WHAT THIS TASK INVOLVES |
Each line of the records below that holds "dependencies" should be returned.

EXERCISE INPUT |

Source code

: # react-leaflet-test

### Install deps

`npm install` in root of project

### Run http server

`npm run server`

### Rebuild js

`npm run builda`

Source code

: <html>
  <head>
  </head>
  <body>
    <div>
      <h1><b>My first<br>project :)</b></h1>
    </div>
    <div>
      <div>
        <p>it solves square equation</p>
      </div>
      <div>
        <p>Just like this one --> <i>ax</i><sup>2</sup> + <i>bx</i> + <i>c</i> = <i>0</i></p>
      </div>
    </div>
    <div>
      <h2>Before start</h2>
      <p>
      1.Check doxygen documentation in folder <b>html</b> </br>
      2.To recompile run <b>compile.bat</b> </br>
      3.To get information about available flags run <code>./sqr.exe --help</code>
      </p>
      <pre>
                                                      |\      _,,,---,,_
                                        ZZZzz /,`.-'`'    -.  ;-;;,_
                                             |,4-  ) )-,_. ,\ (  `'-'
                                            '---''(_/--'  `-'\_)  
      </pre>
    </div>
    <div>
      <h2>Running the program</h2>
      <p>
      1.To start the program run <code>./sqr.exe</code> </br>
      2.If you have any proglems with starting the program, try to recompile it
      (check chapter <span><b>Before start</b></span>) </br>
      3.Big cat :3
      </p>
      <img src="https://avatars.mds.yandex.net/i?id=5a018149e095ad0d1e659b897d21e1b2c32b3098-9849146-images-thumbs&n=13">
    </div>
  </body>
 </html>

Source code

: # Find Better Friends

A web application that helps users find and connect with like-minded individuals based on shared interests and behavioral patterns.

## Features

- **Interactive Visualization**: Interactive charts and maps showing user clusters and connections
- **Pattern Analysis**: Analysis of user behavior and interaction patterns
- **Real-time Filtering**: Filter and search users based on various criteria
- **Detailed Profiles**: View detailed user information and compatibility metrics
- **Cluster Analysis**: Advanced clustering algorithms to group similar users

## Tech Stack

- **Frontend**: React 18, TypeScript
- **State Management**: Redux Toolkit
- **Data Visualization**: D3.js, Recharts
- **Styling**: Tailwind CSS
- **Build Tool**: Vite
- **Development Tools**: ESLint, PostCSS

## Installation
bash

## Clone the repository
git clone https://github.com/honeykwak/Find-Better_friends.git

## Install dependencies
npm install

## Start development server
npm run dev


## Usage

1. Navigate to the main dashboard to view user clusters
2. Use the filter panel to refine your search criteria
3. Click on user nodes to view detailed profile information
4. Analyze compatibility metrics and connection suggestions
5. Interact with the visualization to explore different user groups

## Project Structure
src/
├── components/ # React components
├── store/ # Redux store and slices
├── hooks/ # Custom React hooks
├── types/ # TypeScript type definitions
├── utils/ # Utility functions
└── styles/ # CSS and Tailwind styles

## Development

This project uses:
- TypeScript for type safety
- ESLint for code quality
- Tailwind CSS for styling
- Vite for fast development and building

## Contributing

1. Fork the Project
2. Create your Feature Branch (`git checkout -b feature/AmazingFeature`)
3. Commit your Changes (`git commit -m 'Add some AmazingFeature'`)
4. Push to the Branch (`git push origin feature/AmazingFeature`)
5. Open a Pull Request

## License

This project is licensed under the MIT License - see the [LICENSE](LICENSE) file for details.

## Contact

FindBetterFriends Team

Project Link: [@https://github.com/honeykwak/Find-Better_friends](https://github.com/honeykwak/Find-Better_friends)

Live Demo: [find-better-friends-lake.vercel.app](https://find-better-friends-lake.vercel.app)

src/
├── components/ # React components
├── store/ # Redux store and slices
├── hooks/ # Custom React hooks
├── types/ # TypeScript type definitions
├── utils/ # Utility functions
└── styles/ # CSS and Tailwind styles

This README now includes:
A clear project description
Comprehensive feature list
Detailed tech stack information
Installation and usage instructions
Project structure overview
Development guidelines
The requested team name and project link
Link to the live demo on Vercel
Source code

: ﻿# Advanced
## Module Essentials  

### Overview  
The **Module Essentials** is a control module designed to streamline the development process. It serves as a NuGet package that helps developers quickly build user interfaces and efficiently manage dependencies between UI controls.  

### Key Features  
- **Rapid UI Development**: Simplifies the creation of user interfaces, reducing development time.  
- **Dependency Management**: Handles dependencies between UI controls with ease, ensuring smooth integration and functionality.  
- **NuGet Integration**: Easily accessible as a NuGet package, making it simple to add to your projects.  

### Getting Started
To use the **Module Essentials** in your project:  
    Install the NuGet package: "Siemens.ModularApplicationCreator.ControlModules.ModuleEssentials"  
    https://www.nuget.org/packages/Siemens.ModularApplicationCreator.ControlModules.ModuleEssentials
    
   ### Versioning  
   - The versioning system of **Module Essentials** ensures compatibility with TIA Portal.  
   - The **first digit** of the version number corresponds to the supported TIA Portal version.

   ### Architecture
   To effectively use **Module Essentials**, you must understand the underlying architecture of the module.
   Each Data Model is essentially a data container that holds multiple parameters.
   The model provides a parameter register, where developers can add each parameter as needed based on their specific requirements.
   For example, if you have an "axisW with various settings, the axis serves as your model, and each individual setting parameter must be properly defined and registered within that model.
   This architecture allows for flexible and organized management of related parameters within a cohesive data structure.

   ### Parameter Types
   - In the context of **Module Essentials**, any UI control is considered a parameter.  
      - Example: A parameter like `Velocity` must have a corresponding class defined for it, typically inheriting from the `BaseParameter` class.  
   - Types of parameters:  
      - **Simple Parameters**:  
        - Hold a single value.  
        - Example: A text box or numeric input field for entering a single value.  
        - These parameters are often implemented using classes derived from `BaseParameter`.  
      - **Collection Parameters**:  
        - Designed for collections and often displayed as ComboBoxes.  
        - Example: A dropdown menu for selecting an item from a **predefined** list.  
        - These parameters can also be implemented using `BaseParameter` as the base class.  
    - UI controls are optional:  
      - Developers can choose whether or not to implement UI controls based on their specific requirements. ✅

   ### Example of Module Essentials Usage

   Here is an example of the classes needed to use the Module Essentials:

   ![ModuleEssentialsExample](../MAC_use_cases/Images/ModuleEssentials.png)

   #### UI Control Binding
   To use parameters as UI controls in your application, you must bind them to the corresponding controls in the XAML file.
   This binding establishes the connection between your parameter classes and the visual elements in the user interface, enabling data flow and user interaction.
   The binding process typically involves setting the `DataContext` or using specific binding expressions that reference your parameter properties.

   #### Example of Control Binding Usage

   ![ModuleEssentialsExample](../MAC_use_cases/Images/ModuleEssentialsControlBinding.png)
...
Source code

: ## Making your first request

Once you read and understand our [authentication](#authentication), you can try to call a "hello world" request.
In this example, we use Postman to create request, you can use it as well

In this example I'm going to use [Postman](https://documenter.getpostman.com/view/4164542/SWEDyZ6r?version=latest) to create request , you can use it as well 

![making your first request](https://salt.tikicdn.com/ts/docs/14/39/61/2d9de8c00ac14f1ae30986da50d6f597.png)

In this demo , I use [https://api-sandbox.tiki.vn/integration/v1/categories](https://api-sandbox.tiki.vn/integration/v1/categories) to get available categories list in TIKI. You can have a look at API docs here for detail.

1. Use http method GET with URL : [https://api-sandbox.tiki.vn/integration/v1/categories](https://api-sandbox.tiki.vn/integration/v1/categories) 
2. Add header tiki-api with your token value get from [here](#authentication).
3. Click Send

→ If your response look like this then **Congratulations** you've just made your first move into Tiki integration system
---
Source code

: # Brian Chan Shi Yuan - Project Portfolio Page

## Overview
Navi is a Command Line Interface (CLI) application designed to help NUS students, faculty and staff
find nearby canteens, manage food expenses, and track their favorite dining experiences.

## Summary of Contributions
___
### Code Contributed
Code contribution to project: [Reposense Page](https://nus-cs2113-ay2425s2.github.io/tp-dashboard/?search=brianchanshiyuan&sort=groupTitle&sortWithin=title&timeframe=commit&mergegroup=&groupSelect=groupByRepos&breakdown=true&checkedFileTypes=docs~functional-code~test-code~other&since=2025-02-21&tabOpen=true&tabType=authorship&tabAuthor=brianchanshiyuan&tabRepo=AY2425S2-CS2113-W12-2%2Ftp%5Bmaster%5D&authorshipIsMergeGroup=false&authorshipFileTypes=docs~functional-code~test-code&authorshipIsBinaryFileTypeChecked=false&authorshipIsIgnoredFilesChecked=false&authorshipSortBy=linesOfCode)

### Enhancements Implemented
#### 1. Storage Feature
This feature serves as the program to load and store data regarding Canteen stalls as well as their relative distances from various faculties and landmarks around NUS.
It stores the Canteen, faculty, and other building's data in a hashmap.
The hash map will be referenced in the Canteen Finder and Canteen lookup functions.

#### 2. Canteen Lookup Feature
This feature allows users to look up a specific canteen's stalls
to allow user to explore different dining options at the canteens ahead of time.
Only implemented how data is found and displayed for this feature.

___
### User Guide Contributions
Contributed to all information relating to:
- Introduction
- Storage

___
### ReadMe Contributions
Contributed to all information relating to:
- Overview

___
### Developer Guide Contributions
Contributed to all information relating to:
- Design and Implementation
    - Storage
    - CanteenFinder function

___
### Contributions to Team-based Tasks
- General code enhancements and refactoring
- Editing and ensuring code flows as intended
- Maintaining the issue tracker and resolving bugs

ANSWER |
## Install dependencies
The **Module Essentials** is a control module designed to streamline the development process. It serves as a NuGet package that helps developers quickly build user interfaces and efficiently manage dependencies between UI controls.  
- **Dependency Management**: Handles dependencies between UI controls with ease, ensuring smooth integration and functionality.  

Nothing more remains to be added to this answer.